Dubai: Amid fears of a hard Brexit, the British Pound continued to slide, tumbling to its lowest level in more than three decades.

The pound fell as much as $1.2734, down 0.82 per cent for the day, its lowest in more than 31 years, before trading at $1.2750.

The pound has dropped 1.85 per cent since Friday, after the UK prime minister Theresa May gave a timeline for exit from the European Union. The formal divorce would start from March 2017, and May said it won’t be “plain sailing” and that there would be “bumps in the road”.

“There is certainly more towards the downside for sterling but if the BoE [Bank of England] comes out with a more hawkish comment, we could see the floor forming soon. The support level which we are looking is at $1.25,” Naeem Aslam, chief market analyst with Think Markets told Gulf News over email.

David A. Meier, an economist at Julius Baer also expects more weakness. “We stick to our broad message that the Brexit’s adverse effects have been only delayed, but not postponed, expecting further pound weakness once the negotiations kick off,” Meier said.

Apart from May’s comments, euro was helped by easing concerns on Deutsche Bank, which has been in news due to a $15 billion lawsuit from US department of Justice, and the dollar was aided on expectations of a rate hike in December.

Highest level

The FTSE index jumped to its highest level in seventeen months as investors bought exporters, which could benefit from a falling pound.

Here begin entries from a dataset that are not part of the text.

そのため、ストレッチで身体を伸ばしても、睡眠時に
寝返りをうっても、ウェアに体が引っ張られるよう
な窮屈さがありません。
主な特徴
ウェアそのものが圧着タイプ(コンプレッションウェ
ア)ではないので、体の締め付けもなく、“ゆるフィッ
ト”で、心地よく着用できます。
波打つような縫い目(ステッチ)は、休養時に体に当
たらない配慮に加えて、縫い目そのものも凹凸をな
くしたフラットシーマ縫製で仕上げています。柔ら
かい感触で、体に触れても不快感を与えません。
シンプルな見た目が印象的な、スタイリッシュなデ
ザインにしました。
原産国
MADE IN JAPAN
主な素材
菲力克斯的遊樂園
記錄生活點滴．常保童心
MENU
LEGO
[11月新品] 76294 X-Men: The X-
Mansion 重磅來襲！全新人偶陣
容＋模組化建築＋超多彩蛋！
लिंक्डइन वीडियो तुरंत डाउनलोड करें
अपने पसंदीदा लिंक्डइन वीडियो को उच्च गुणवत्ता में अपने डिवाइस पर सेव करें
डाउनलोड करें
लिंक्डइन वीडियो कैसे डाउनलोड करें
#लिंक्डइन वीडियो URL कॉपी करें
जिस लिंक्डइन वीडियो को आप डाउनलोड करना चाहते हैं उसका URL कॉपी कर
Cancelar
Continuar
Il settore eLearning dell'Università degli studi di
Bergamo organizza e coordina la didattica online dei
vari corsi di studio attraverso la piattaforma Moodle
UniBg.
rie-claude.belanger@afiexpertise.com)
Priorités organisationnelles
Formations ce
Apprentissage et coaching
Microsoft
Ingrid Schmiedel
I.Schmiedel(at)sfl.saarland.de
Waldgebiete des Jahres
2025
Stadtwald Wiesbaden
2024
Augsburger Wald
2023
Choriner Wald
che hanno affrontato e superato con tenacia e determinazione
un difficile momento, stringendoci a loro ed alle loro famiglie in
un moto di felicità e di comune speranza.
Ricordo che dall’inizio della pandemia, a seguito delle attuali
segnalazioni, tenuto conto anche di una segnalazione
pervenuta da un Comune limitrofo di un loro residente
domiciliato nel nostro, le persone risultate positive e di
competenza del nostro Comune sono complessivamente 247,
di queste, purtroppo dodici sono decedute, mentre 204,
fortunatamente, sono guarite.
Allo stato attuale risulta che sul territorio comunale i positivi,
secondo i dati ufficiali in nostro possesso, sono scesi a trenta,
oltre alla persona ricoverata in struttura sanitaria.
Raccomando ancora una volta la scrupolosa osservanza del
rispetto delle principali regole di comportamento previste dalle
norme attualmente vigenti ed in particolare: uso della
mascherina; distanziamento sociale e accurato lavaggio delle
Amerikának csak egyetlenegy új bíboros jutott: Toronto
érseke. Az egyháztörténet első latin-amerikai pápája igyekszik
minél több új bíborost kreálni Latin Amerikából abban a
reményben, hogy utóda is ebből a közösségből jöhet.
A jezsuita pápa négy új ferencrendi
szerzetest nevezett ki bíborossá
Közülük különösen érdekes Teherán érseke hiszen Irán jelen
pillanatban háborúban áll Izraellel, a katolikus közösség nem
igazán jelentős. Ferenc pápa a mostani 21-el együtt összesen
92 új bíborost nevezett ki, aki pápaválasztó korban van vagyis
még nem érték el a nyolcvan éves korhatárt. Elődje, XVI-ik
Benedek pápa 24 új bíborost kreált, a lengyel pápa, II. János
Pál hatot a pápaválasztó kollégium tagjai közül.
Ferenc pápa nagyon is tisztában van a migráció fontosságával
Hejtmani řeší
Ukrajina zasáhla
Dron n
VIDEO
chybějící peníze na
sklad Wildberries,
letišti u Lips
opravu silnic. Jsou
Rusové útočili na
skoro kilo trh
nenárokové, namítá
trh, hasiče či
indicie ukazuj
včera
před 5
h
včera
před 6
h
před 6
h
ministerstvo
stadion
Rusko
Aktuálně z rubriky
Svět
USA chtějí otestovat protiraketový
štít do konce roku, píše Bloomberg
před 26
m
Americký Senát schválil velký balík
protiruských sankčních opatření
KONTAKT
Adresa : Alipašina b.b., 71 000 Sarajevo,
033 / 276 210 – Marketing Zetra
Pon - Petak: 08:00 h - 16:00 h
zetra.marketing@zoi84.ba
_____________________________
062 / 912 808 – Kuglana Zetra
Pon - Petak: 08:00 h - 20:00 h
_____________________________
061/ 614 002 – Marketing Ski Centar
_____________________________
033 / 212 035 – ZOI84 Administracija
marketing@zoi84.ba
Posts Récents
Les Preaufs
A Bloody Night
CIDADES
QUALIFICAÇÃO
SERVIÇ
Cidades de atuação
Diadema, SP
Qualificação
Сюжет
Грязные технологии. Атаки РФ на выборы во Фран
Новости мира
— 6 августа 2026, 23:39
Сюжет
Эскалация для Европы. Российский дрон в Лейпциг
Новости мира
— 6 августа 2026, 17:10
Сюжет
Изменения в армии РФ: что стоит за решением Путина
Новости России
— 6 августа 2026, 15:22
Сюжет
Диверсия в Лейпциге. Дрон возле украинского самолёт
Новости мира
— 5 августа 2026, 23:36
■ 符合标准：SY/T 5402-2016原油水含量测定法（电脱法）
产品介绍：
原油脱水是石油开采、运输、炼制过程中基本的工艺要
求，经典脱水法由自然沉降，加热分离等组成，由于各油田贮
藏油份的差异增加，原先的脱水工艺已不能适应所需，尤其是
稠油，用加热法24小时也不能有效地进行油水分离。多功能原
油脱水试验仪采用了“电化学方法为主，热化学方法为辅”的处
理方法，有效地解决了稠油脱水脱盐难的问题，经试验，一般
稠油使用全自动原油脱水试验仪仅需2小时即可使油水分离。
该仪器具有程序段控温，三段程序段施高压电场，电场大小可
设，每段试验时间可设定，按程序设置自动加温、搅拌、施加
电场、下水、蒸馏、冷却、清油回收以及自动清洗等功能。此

The FTSE index was 1.58 per cent or 109 points higher at 7,093, after hitting a high of 7,117, its highest level not seen since the past year and a half.

“The near term support is at 6496 and if sterling continue to move towards the downside, we could see the index moving further up,” Aslam from Think Markets,

The pound weakness also coincided with positive Markit’s Purchasing Managers index.

The FTSE 250 index, which is more domestically focused, witnessed the highest level on record of 18,535.4.